EXERCISE DETAILS
Transcribe, starting at the line with "click(519, 231)" and ending at the line with "click(575, 230)", every line of the material below exactly, but leave out the pictures and anything outside that span.

ENTRIES SUPPLIED
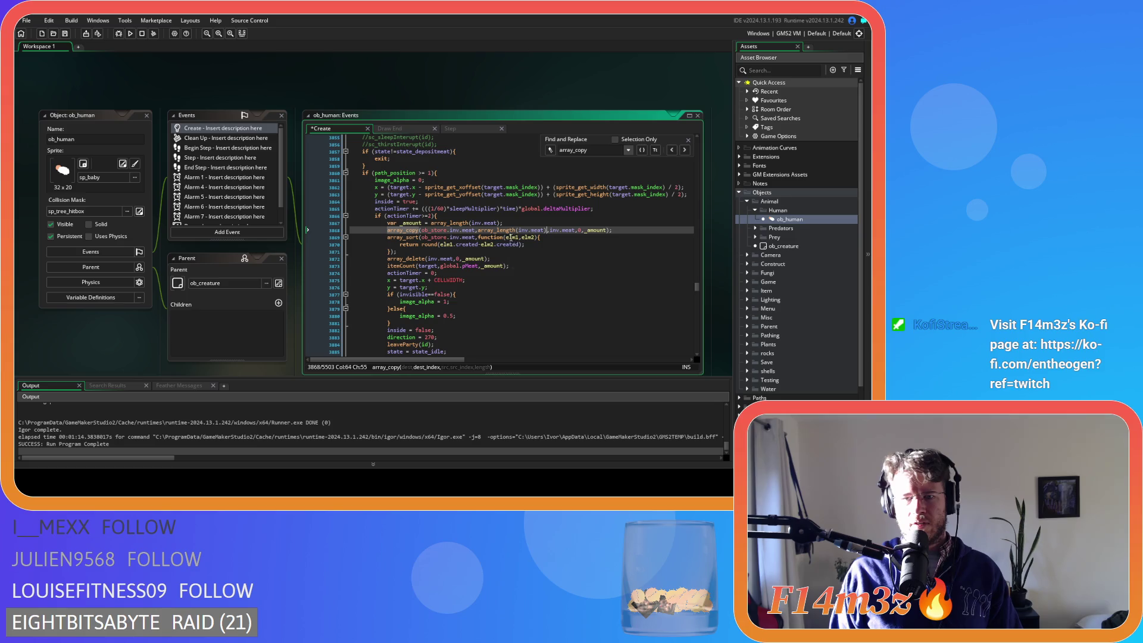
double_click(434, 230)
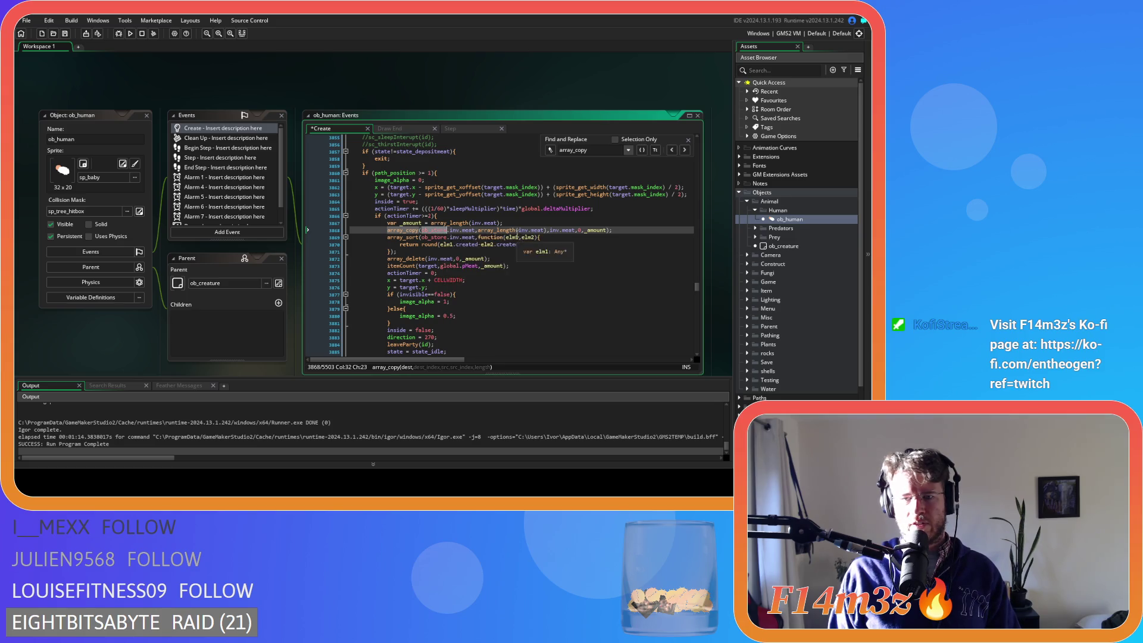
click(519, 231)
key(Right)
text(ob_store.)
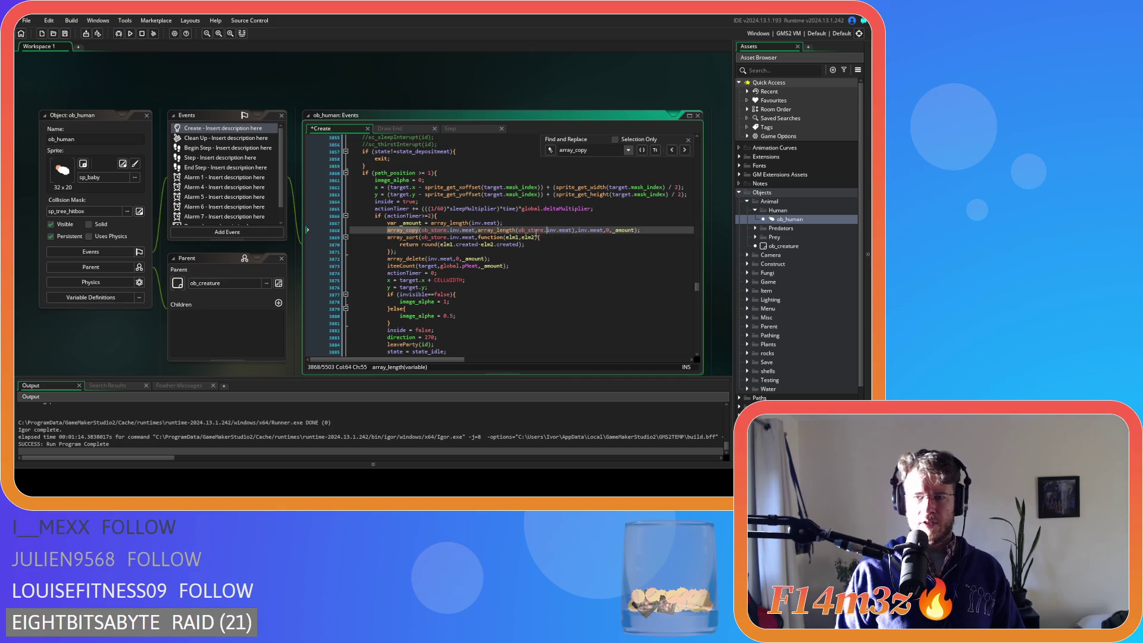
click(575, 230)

---

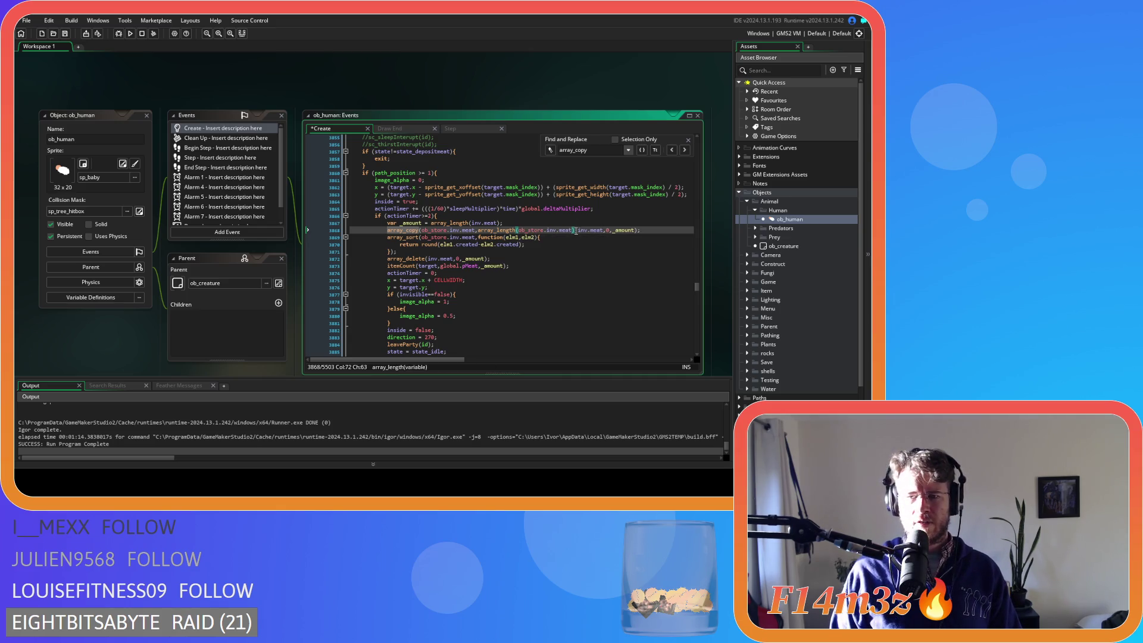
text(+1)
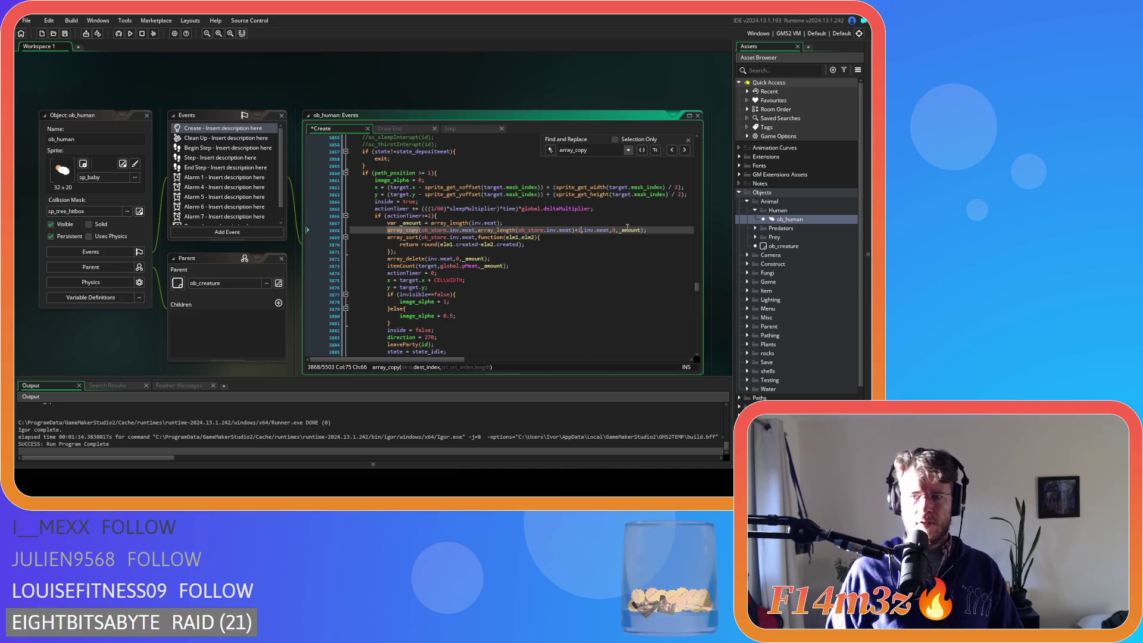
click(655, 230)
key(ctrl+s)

---

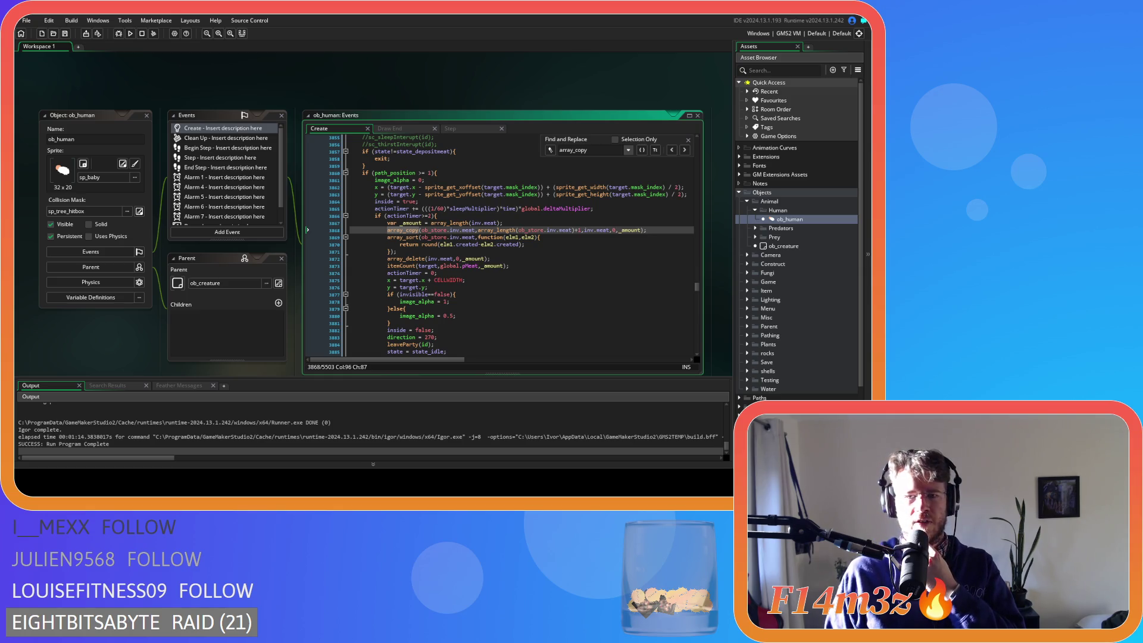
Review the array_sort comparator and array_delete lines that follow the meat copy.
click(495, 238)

OUTPUT OF THE EXERCISE
click(519, 231)
key(Right)
text(ob_store.)
click(575, 230)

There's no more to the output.